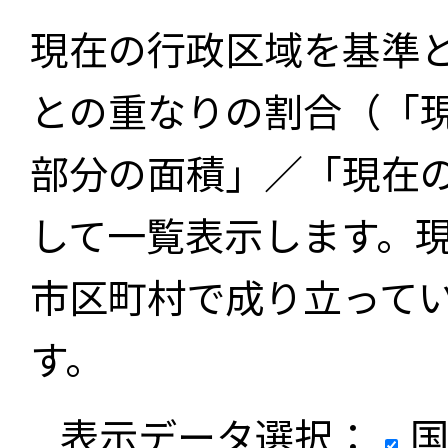
現在の行政区域を基準
との重なりの割合（「
部分の面積」／「現在
して一覧表示します。
市区町村で成り立って
す。
表示データ選択：
国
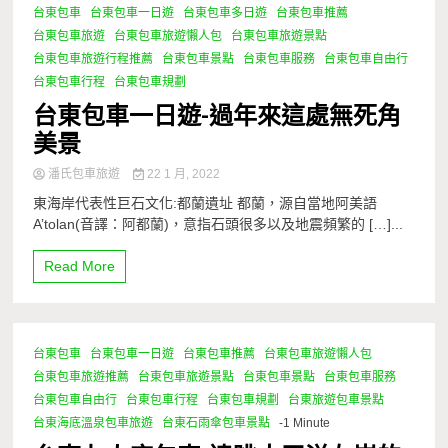
台東包車
台東包車一日遊
台東包車多日遊
台東包車推薦
1 Minute
台東包車旅遊
台東包車旅遊懶人包
台東包車旅遊景點
台東包車旅遊行程推薦
台東包車景點
台東包車服務
台東包車自由行
台東包車行程
台東包車規劃
台東包車一日遊-過年來這處無死角
美景
潘氏包車旅遊
22 1 月, 2022
東海岸代表性巨石文化:都蘭遺址 都蘭，源自當地阿美語
A’tolan(音譯：阿都蘭)，意指石頭很多以及地震頻繁的 […]...
Read More
台東包車
台東包車一日遊
台東包車推薦
台東包車旅遊懶人包
台東包車旅遊推薦
台東包車旅遊景點
台東包車景點
台東包車服務
台東包車自由行
台東包車行程
台東包車規劃
台東旅遊包車景點
台東海底溫泉包車旅遊
台東石雨傘包車景點
-1 Minute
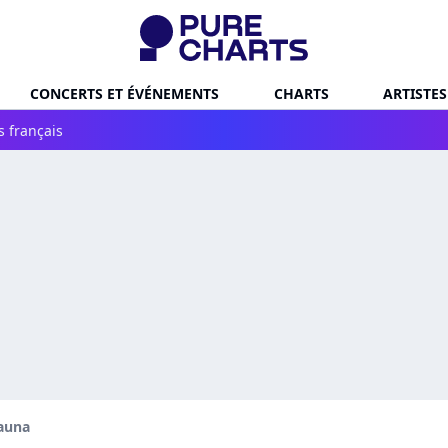
CONCERTS ET ÉVÉNEMENTS
CHARTS
ARTISTES
s français
auna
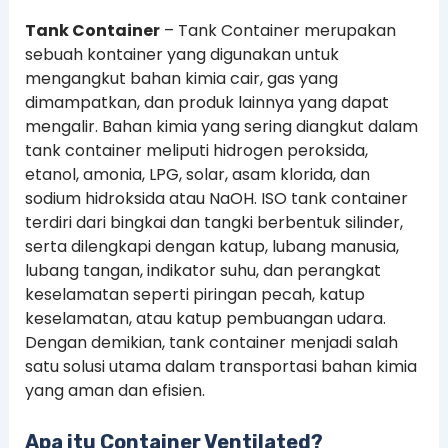
Tank Container
– Tank Container merupakan
sebuah kontainer yang digunakan untuk
mengangkut bahan kimia cair, gas yang
dimampatkan, dan produk lainnya yang dapat
mengalir. Bahan kimia yang sering diangkut dalam
tank container meliputi hidrogen peroksida,
etanol, amonia, LPG, solar, asam klorida, dan
sodium hidroksida atau NaOH. ISO tank container
terdiri dari bingkai dan tangki berbentuk silinder,
serta dilengkapi dengan katup, lubang manusia,
lubang tangan, indikator suhu, dan perangkat
keselamatan seperti piringan pecah, katup
keselamatan, atau katup pembuangan udara.
Dengan demikian, tank container menjadi salah
satu solusi utama dalam transportasi bahan kimia
yang aman dan efisien.
Apa itu Container Ventilated?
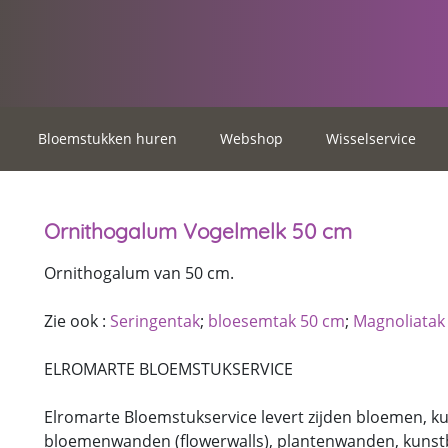
Bloemstukken huren
Webshop
Wisselservice
Ornithogalum Vogelmelk 50 cm
Ornithogalum van 50 cm.
Zie ook :
Seringentak
;
bloesemtak 50 cm
;
Magnoliatak
ELROMARTE BLOEMSTUKSERVICE
Elromarte Bloemstukservice levert zijden bloemen, 
bloemenwanden (flowerwalls), plantenwanden, kunst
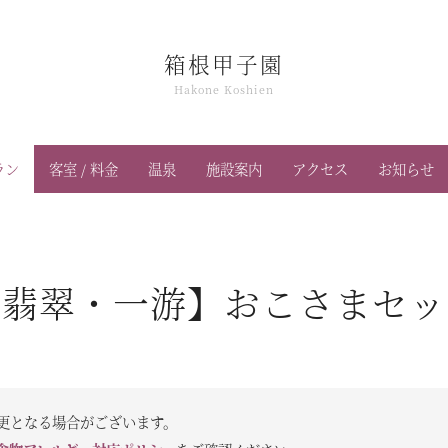
箱根甲子園
Hakone Koshien
ラン
客室 / 料金
温泉
施設案内
アクセス
お知らせ
【翡翠・一游】おこさまセッ
更となる場合がございます。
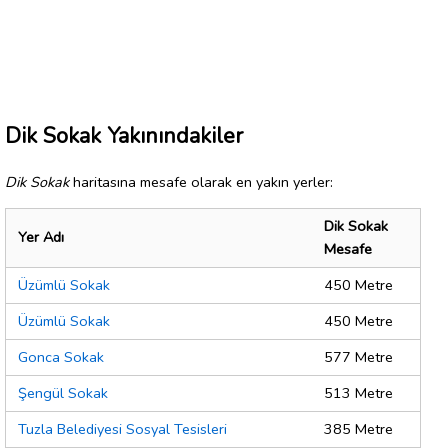
Dik Sokak Yakınındakiler
Dik Sokak
haritasına mesafe olarak en yakın yerler:
Dik Sokak
Yer Adı
Mesafe
Üzümlü Sokak
450 Metre
Üzümlü Sokak
450 Metre
Gonca Sokak
577 Metre
Şengül Sokak
513 Metre
Tuzla Belediyesi Sosyal Tesisleri
385 Metre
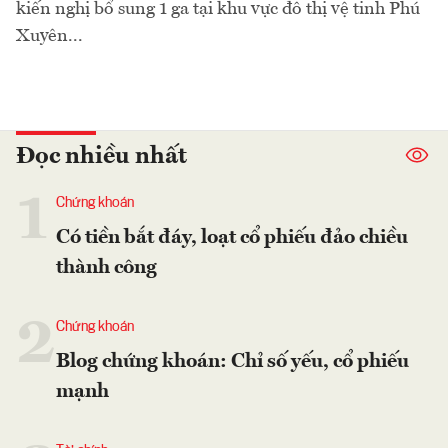
kiến nghị bổ sung 1 ga tại khu vực đô thị vệ tinh Phú
Xuyên...
Đọc nhiều nhất
1
Chứng khoán
Có tiền bắt đáy, loạt cổ phiếu đảo chiều
thành công
2
Chứng khoán
Blog chứng khoán: Chỉ số yếu, cổ phiếu
mạnh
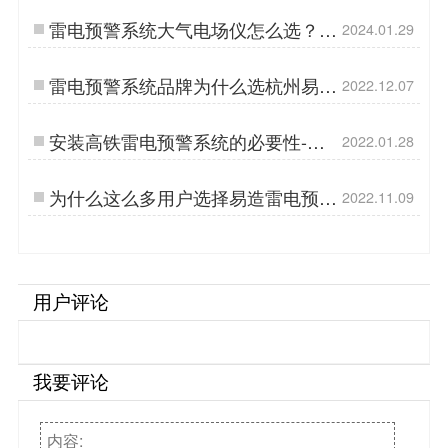
防雷…
雷电预警系统大气电场仪怎么选？-
2024.01.29
易造防雷…
雷电预警系统品牌为什么选杭州易
2022.12.07
造？源头厂家更放心！【易造防雷】
…
安装高铁雷电预警系统的必要性-百
2022.01.28
分之90的人都错了[杭州易造]…
为什么这么多用户选择易造雷电预警
2022.11.09
系统大气电场仪【易造防雷】…
用户评论
我要评论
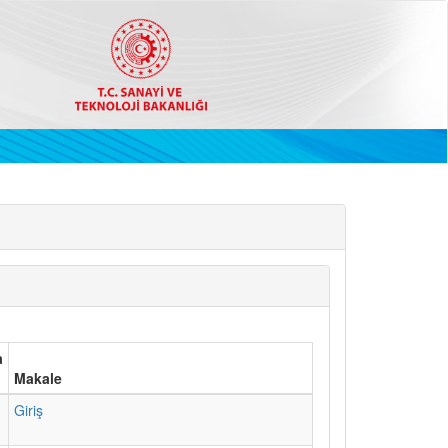
a
Makale
1
Giriş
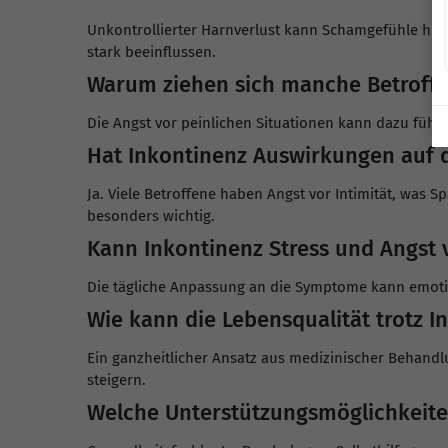
Unkontrollierter Harnverlust kann Schamgefühle herv
stark beeinflussen.
Warum ziehen sich manche Betroffe
Die Angst vor peinlichen Situationen kann dazu führe
Hat Inkontinenz Auswirkungen auf 
Ja. Viele Betroffene haben Angst vor Intimität, was
besonders wichtig.
Kann Inkontinenz Stress und Angst 
Die tägliche Anpassung an die Symptome kann emoti
Wie kann die Lebensqualität trotz 
Ein ganzheitlicher Ansatz aus medizinischer Behand
steigern.
Welche Unterstützungsmöglichkeiten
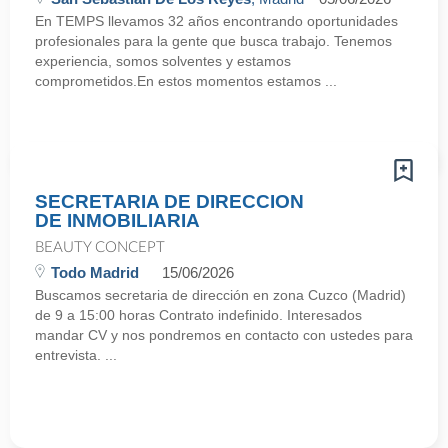
En TEMPS llevamos 32 años encontrando oportunidades
profesionales para la gente que busca trabajo. Tenemos
experiencia, somos solventes y estamos
comprometidos.En estos momentos estamos ...
SECRETARIA DE DIRECCION
DE INMOBILIARIA
BEAUTY CONCEPT
Todo Madrid
15/06/2026
Buscamos secretaria de dirección en zona Cuzco (Madrid)
de 9 a 15:00 horas Contrato indefinido. Interesados
mandar CV y nos pondremos en contacto con ustedes para
entrevista. ...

★ ★ ★ ★

__EXERCISE INSTRUCTIONS__
No pictures should appear in the copy, which holds exactly the lines from the first line of the data through the line with "keselamatan, atau katup pembuangan udara." and nothing else.

__WRITTEN ANSWER__
現在の行政区域を基準
との重なりの割合（「
部分の面積」／「現在
して一覧表示します。
市区町村で成り立って
す。
表示データ選択：
国
台東包車
台東包車一日遊
台東包車多日遊
台東包車推薦
1 Minute
台東包車旅遊
台東包車旅遊懶人包
台東包車旅遊景點
台東包車旅遊行程推薦
台東包車景點
台東包車服務
台東包車自由行
台東包車行程
台東包車規劃
台東包車一日遊-過年來這處無死角
美景
潘氏包車旅遊
22 1 月, 2022
東海岸代表性巨石文化:都蘭遺址 都蘭，源自當地阿美語
A’tolan(音譯：阿都蘭)，意指石頭很多以及地震頻繁的 […]...
Read More
台東包車
台東包車一日遊
台東包車推薦
台東包車旅遊懶人包
台東包車旅遊推薦
台東包車旅遊景點
台東包車景點
台東包車服務
台東包車自由行
台東包車行程
台東包車規劃
台東旅遊包車景點
台東海底溫泉包車旅遊
台東石雨傘包車景點
-1 Minute
CONCERTS ET ÉVÉNEMENTS
CHARTS
ARTISTES
s français
auna
Tank Container
– Tank Container merupakan
sebuah kontainer yang digunakan untuk
mengangkut bahan kimia cair, gas yang
dimampatkan, dan produk lainnya yang dapat
mengalir. Bahan kimia yang sering diangkut dalam
tank container meliputi hidrogen peroksida,
etanol, amonia, LPG, solar, asam klorida, dan
sodium hidroksida atau NaOH. ISO tank container
terdiri dari bingkai dan tangki berbentuk silinder,
serta dilengkapi dengan katup, lubang manusia,
lubang tangan, indikator suhu, dan perangkat
keselamatan seperti piringan pecah, katup
keselamatan, atau katup pembuangan udara.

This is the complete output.